Any real chance of a Kurdish state in northern Iraq?
Iraqi troops have defeated the Kurdish Pershmerga forces and regained control of those areas that were still under their control in the province of Kirkuk. Prior to that they had captured the city of Kirkuk, which was held by the independence-seeking Kurds. For commentators the Kurds' hopes of founding their own state have been dashed.
The US will abandon the Kurds
The Kurds in northern Iraq shouldn't count on US support in their quest for independence, the pro-government newspaper Daily Sabah advises:
“Our Kurdish brothers and sisters should ask themselves why those Americans who did not allow their own people to secede from the Union in 1861 are now urging them to dismember four countries and create one nation. What is in it for them? Do they really want Kurdish dreams to become a reality? ... Years later a congressional committee could have found that those Americans had no intention of ever following through with [president of the Iraqi Kurdistan Region] Barzani's childhood ambitions.”
Independence remains a dream
The Kurds won't get their own independent state, Ilkka is convinced:
“The birth of an independent Kurdistan is still a long way off. Even though the military strength of the Kurds has increased considerably after years of fighting, they won't gain anything from it. The Iraqi government, not to mention Turkey and Iran, have made it pretty clear that they won't accept the Kurdish demands. The war in Syria continues and the future of the entire state is uncertain. ... Since not even the international community has shown sympathy for the Kurd's goal of founding their own state, their only alternative is to make do with autonomy.”
Don't leave this brave people in the lurch!
The international community must support the Kurds, French philosopher Bernard-Henri Lévy urges in Le Monde:
“Who in Washington, Paris or London can seriously hesitate? Who would oppose a resolution by the Security Coucil if it were summoned to an emergency session over this new war started by Baghdad even though the IS's corpse is still moving? We must not abandon Kurdistan, the only true pole of stability in the region. We must not allow its population - and at the same time the 1.5 million Christian, Yazidi and Arab refugees who have sought shelter in the country - to be held hostage. Let's reach out a fraternal hand to this exemplary people who believed they could see a light at the end of the tunnel after a century of suffering.”

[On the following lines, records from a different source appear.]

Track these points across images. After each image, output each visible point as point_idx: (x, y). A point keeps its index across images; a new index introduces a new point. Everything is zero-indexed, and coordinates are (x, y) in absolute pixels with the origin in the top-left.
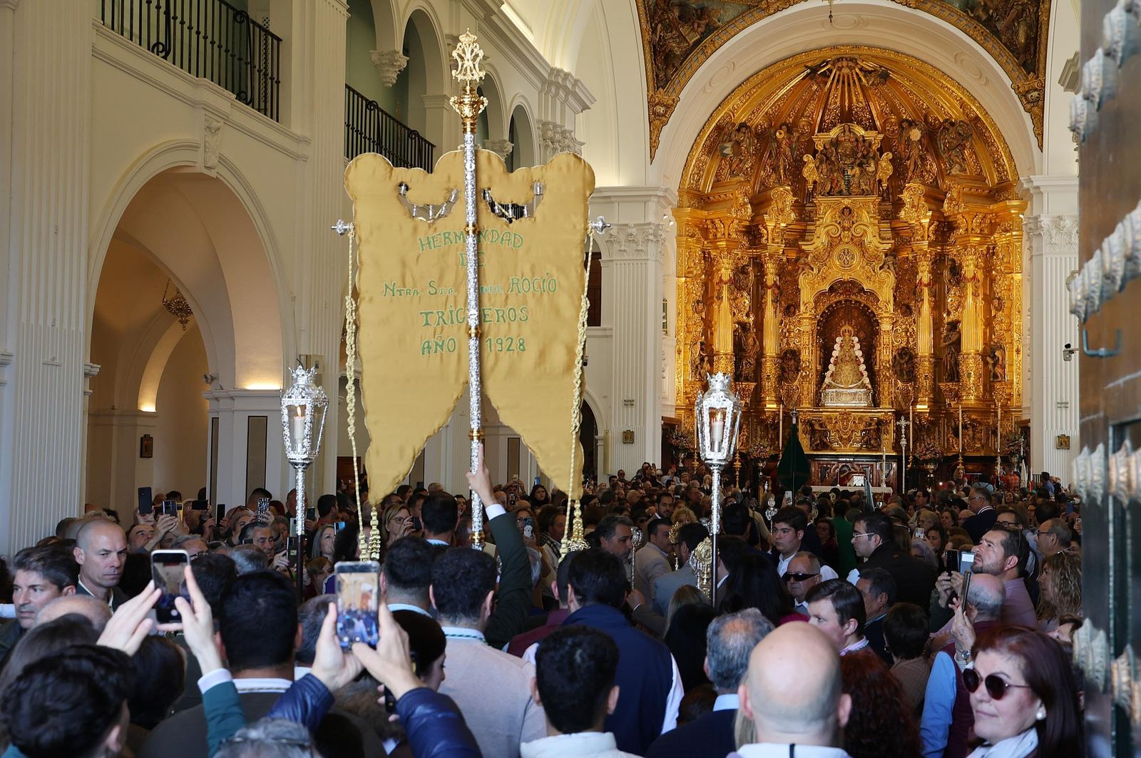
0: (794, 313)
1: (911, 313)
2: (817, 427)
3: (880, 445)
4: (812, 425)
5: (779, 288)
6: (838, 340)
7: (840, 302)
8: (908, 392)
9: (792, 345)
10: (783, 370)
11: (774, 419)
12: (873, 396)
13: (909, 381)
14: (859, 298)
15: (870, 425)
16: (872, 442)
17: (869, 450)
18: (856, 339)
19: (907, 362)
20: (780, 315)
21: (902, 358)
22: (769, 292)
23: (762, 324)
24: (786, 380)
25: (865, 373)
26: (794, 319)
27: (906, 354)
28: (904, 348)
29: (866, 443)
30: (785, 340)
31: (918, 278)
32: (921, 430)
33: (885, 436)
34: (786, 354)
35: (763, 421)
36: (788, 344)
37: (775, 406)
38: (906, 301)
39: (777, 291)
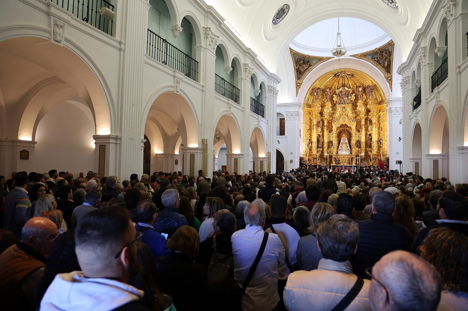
0: (331, 132)
1: (360, 132)
2: (337, 159)
3: (352, 163)
4: (336, 159)
5: (328, 126)
6: (342, 138)
7: (342, 129)
8: (359, 151)
9: (331, 140)
10: (329, 146)
11: (326, 157)
12: (351, 152)
13: (359, 148)
14: (347, 129)
15: (350, 158)
16: (350, 162)
17: (350, 164)
18: (346, 138)
19: (359, 144)
20: (328, 133)
21: (358, 143)
22: (325, 127)
23: (324, 135)
24: (329, 148)
25: (349, 146)
26: (331, 134)
27: (358, 142)
28: (358, 140)
29: (349, 163)
30: (329, 139)
31: (361, 123)
32: (362, 160)
33: (353, 161)
34: (329, 142)
35: (324, 158)
36: (330, 139)
37: (327, 154)
38: (358, 129)
39: (327, 127)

Prosperous future only within Iraq
The Iraqi Kurds would be well advised to tone down their territorial claims in the region, the Times believes:
“Kirkuk is a multi-ethnic city and Kurdish efforts to declare it Kurdish territory ignore its recent history and current demography. The region’s wealth from pumping 500,000 barrels of oil a day is clearly a key reason for Kirkuk’s disputed status, but sharing it will not make Iraqi Kurdistan poorer. On the contrary, Iraq’s Kurds’ best hope for a prosperous and stable future lie within a prosperous, stable and western-oriented Iraq. The alternative is international isolation.”
Barzani leading Kurds to their ruin
President Barzani landed his people in this hopeless situation with the referendum on the independence of Iraqi Kurdistan, Daily Sabah comments:
“Barzani turned a deaf ear to the warnings of friends and today he is faced with an impossible situation. He went ahead with this extremely dangerous and illegal referendum. He did not only anger the Baghdad government but he antagonized Turkey and Iran, the two major powers of the region. ... The humiliation of Kirkuk means a death warrant for the Kurdistan Regional Government (KRG). Now Masoud Barzani has to live with his mistake.”
Non-homogeneous and divided
Spread out across several countries, the Kurds' quest for independence will be much more difficult than that of the Catalonians, Alfa comments.
“The Kurds are far less united than the Catalonians. ... There are major cultural, political and religious differences among Kurds who have lived in different states for centuries. The fact that the leaders of Iraqi Kurdistan have not backed up their claim to independence with the argument that they belong to a common nation has also deepened the divides among the Kurds. But making that argument stick wouldn't be easy in any event because of the cultural and religious differences.”